Когда час спустя мы вновь поднялись по ступеням этого дома, мы увидели уже собравшихся и ожидавших хозяйку гостей. Среди прочих привилегий мисс Грие давно уже присвоила себе право царствующей особы появляться на собственных приемах последней. Прямо в вестибюле maоtre-d'hotel24 вручил мне записку, гласившую: «Пожалуйста, не отказывайте мадемуазель де Морфонтен, девице высокого рода, восходящего к Меровингам, если она пригласит вас на свою виллу в Тиволи». Прошло несколько мгновений и неприметно появившаяся мисс Грие уже здоровалась с гостями, торопливыми зигзагами перемещаясь по комнате. Для платья ее, решенного в саламандрово-красных и черных тонах, послужил образцом маскарадный костюм, изображенный на одной из гравюр Фортуни25. С шеи свисала на грудь отлитая в эпоху Возрождения редкостная медаль, превосходящая размерами все, чем осмелилась бы украситься любая другая дама.

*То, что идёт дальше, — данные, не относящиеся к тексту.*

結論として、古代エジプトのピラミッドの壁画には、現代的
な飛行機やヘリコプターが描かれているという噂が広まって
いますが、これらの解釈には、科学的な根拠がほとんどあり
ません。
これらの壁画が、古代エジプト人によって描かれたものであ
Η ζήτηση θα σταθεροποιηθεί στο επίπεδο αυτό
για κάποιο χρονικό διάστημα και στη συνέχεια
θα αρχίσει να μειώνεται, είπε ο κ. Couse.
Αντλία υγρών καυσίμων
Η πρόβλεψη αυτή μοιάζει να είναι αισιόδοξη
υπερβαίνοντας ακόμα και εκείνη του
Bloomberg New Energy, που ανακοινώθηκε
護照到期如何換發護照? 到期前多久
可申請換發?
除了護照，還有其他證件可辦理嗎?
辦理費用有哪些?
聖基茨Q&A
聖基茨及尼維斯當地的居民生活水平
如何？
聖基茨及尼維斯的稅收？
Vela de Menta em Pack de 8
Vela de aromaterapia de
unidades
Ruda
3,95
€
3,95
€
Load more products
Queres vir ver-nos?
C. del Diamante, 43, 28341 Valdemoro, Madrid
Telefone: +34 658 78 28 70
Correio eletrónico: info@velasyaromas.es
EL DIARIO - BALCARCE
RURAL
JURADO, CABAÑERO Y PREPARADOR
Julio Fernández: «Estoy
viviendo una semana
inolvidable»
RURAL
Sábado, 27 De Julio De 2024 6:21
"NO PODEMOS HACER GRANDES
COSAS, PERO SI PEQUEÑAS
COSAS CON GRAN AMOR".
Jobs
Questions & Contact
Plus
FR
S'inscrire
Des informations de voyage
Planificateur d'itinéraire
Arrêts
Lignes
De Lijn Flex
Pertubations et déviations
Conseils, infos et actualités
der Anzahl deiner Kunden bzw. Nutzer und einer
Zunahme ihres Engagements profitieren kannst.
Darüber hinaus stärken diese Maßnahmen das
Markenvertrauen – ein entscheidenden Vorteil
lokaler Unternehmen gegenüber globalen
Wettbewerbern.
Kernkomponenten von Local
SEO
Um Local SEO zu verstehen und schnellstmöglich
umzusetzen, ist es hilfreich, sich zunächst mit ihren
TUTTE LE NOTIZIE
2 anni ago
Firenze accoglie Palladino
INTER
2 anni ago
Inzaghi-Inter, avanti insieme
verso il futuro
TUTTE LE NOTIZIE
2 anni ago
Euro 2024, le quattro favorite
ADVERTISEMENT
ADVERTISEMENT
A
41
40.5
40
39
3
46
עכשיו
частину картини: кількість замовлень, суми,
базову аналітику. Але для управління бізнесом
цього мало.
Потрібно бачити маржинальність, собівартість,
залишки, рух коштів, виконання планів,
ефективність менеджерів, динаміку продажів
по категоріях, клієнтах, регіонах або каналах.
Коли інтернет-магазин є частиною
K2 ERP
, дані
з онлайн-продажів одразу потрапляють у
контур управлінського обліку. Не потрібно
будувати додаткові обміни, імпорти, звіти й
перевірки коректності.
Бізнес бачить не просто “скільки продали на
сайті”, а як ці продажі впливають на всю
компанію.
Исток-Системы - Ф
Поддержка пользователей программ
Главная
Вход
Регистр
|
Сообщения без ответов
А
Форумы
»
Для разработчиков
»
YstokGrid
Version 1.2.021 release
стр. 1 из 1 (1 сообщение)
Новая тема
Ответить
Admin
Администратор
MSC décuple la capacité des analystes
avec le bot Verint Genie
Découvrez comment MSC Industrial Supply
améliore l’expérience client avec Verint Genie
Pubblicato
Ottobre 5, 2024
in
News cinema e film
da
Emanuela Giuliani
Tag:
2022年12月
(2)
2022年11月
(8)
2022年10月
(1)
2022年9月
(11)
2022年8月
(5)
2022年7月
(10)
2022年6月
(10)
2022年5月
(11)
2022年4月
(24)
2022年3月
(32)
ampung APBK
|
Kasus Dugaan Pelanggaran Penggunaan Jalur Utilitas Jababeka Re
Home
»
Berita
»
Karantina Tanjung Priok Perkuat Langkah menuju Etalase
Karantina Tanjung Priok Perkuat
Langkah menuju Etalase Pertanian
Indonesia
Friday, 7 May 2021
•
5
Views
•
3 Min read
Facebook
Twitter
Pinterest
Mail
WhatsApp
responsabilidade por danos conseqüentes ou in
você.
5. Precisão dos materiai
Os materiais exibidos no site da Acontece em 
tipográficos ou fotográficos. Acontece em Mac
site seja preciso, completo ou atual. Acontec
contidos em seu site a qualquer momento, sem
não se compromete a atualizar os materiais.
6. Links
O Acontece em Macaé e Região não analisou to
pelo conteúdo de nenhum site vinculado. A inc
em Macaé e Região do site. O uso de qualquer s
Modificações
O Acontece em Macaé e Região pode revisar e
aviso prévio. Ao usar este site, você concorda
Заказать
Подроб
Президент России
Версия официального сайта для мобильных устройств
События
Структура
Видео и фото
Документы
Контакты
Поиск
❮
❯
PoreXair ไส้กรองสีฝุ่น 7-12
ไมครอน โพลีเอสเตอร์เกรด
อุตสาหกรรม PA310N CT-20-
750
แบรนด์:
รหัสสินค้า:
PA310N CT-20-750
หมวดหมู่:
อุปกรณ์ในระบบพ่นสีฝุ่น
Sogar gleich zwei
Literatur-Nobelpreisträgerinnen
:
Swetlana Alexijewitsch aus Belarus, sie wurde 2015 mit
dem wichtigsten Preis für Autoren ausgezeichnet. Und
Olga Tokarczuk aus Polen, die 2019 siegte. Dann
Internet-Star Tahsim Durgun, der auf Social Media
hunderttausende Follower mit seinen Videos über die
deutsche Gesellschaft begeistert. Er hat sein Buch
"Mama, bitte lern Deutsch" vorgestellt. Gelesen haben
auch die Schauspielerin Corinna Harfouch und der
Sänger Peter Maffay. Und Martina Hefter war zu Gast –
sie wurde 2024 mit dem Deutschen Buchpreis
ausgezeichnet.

Поскольку мисс Грие желала слышать каждое слово, произносимое за ее столом, обитатели Рима давно и вполне основательно жаловались на царившую за ним тесноту: мы сидели, прижимаясь друг к другу, будто туристы, решившие наспех перекусить в Модане26. Но то была не единственная условность, которую нарушала мисс Грие: она обсуждала качество блюд; она при первой же возможности обрывала беседу с теми, кто сидел от нее по правую руку, и обращалась к сидевшим по левую; она непринужденно переговаривалась со слугами; она причудливо смешивала в разговоре французскую, английскую и итальянскую речь; наконец, она позволяла себе упоминать о гостях, приглашенных, но не сумевших прийти. Мне вдруг бросилось в глаза, что она не притрагивается к подаваемым нам блюдам. Она начала свою трапезу с небольшой чаши сухариков и грецких орехов, к которым позже, – когда мы принялись за фазана по-суворовски, приправленного трюфелями и гусиной печенкой и источающего густой темный сок, приобретаемый дичью лишь после того, как ее отмочат в мадере, – позже добавилась кашица из американских злаков, обваренных кипятком и сдобренных маслом. Не могла она удержаться и от того, чтобы не поддразнивать гостей на довольно опасный манер: ударившегося в политику Герцога по поводу его скучных речей; миссис Осборн-Кейди по поводу карьеры концертирующей пианистки, которой та пожертвовала ради более нежели заурядных разочарований семейной жизни. В начале обеда ее беспокойный взгляд на миг остановился на мне, она уже было забормотала нечто зловещее, но передумала и велела слуге подложить мне еще oeufs cardinal27, с некоторой надменностью прибавив, что это единственные oeufs cardinal, которые можно есть в Европе, что Мими (пожилая княгиня Галицина) имеет глупость бахвалиться своим поваром, научившимся ремеслу в вокзальных ресторанах, и так далее, и так далее.